These patients were already on maximum medical care consisting of statins plus or minus acetamide with PCSK9 inhibitors in some of them. Lowering both triglycerides and LDL to this extent was an exciting result and we think could serve to hit multiple cardiovascular risk factors simultaneously. The current clinical study is a Phase onetwo single and multiple dose study to evaluate safety, tolerability, pharmacokinetics and pharmacodynamics effect. The single dose portion of the study is in adult healthy volunteers. The multiple dose portion is in normal volunteers and in patients with various type of dyslipidemia.

This include patients with hypertriglyceridemia, patients on stable LDL treatment regimen, but with persistently elevated LDL cholesterol, patients with heterozygous or homozygous familial hypercholesterolemia and patients with non alcoholic fatty liver disease. We have enrolled and dosed 93 subjects in this study and have reached full and planned enrollment. The data for both the ARO APOC3 and ARO ANG3 strongly support further development and we intend to find appropriate ways to share the data publicly this year. Earlier, Chris discussed some of our future plans for ARO ANG3. It seems likely that a Phase IIb study that assess various dose levels and dosing intervals will be a smart addition to our data package before embarking on a Phase III cardiovascular outcome trial.

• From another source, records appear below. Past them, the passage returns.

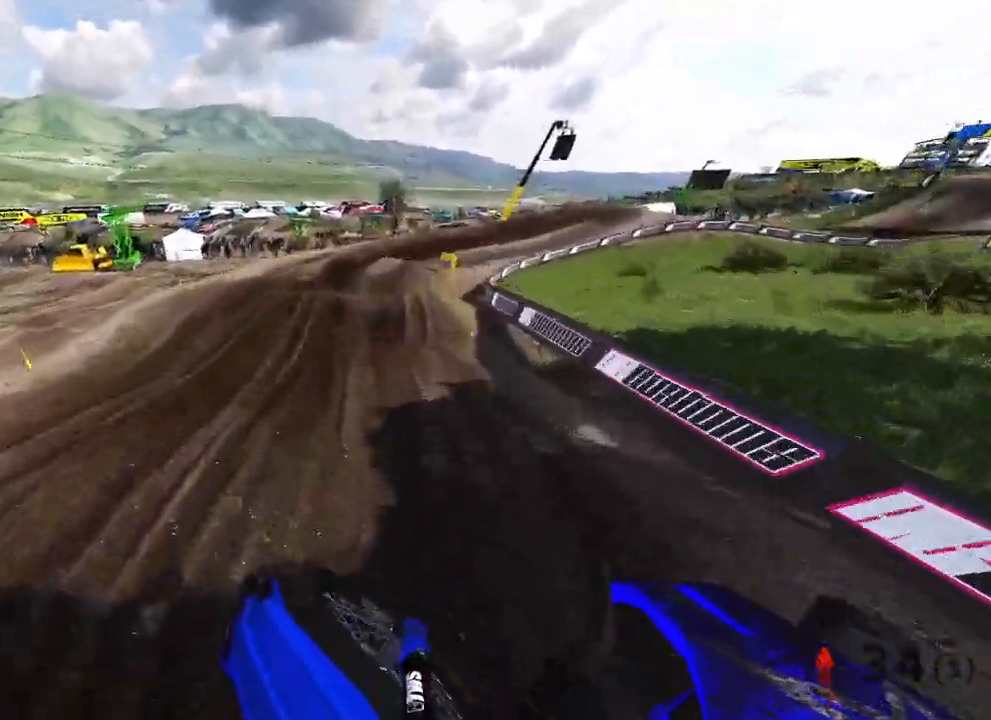
{"buttons": ["R2"], "left_stick": "up-right", "right_stick": "down", "events": [[333, "right_stick", "center"], [400, "right_stick", "down"]]}
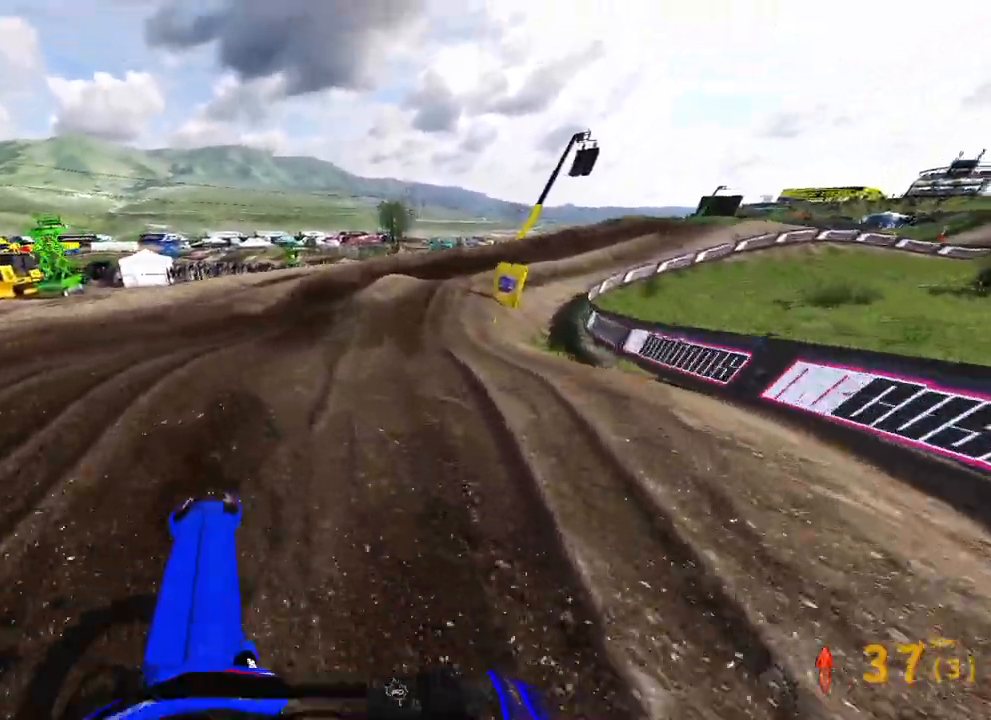
{"buttons": ["R2"], "left_stick": "up-right", "right_stick": "up-right", "events": [[67, "right_stick", "up"], [400, "right_stick", "up-right"]]}
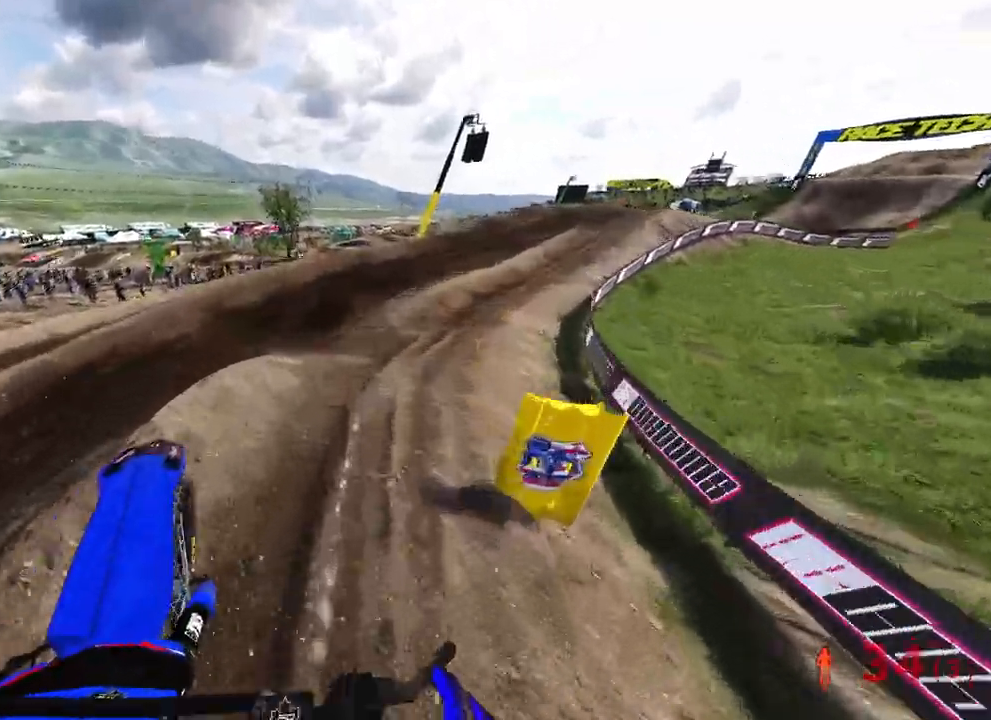
{"buttons": ["R2"], "left_stick": "up-right", "right_stick": "center", "events": [[200, "right_stick", "center"]]}
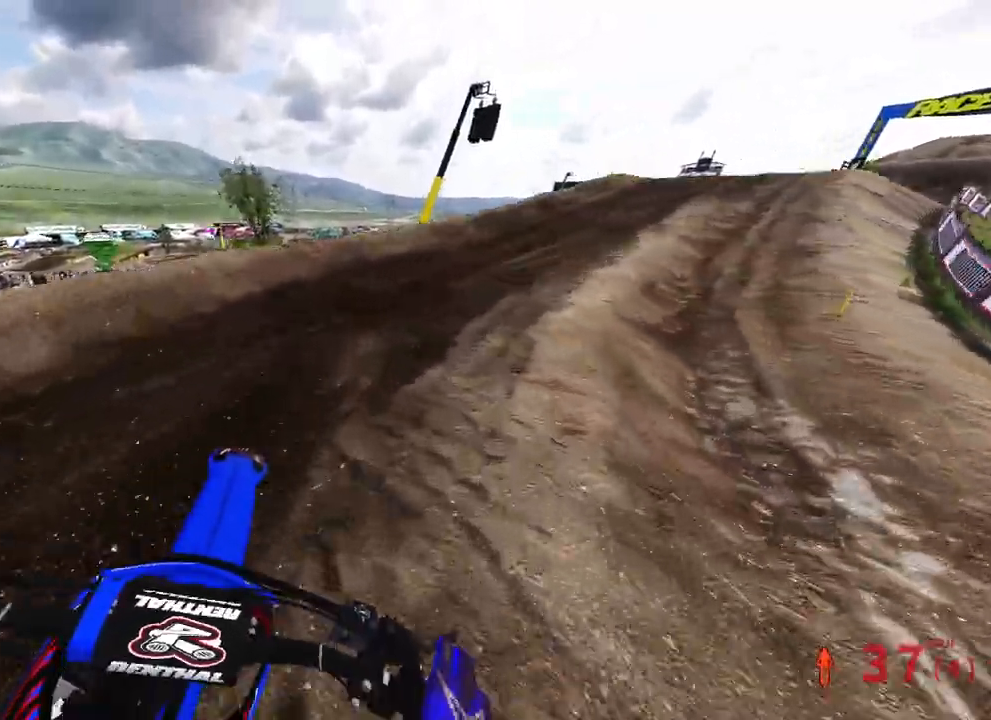
{"buttons": ["R2"], "left_stick": "up-right", "right_stick": "up-left", "events": [[250, "right_stick", "up-left"]]}
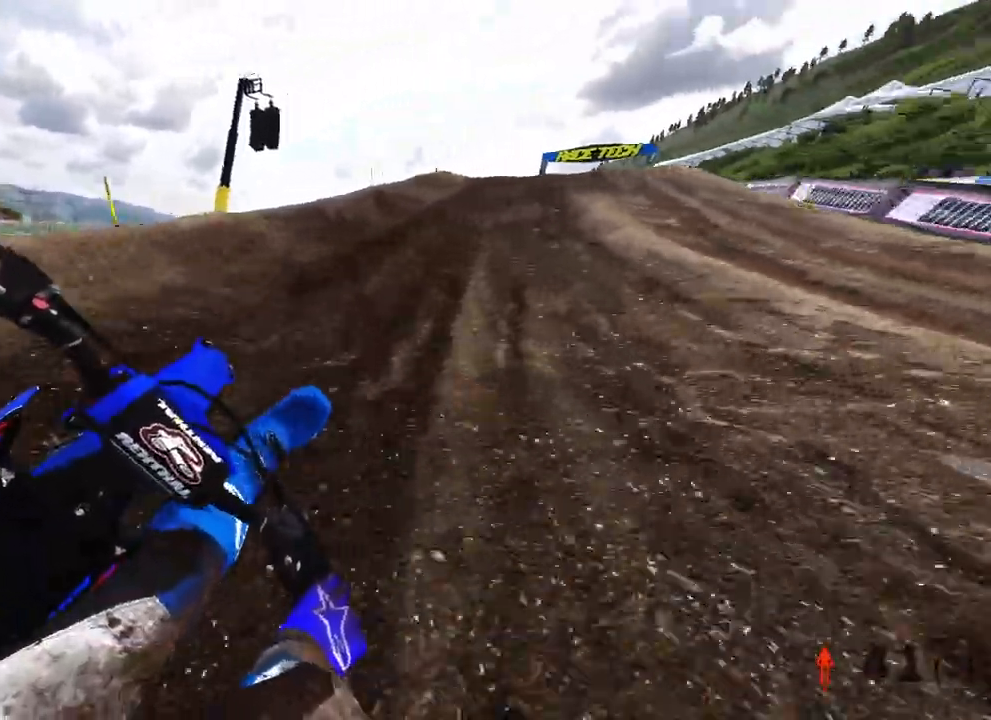
{"buttons": ["R2"], "left_stick": "up-right", "right_stick": "up-left", "events": []}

This will give us more certainty on the magnitude of the treatment effect in a large data set, allows us to select the right dosing regimen and also build our safety database. We are developing our strategy and plan to engage with regulators this year to discuss the development and regulatory path. ARO HST, our new investigational candidate targeting HST17B13 for the potential treatment of alcohol and or non alcohol related liver disease is another exciting program that has made progress recently. We see this as the most intriguing target for NASH at the moment. Population based genetic data have shown strong protection against NASH cirrhosis, alcoholic hepatitis and cirrhosis in human that poses loss of function mutation in the HSD17B13 enzyme.

We're eager to see how that translates therapeutically in patients that receive ARO HSD treatment. Our current clinical study is a Phase one single and multiple dose escalating study to evaluate the safety, tolerability, PK and pharmacodynamic effect of ARO HSD in normal healthy volunteers as well as in patients with NASH or suspected NASH. Additional exploratory objectives include assessment of various measure of drug activity using liver biopsies. The first cohort of volunteers received their dose and tolerability data was collected. The DSMB reviewed those data and recommended continued dose escalation.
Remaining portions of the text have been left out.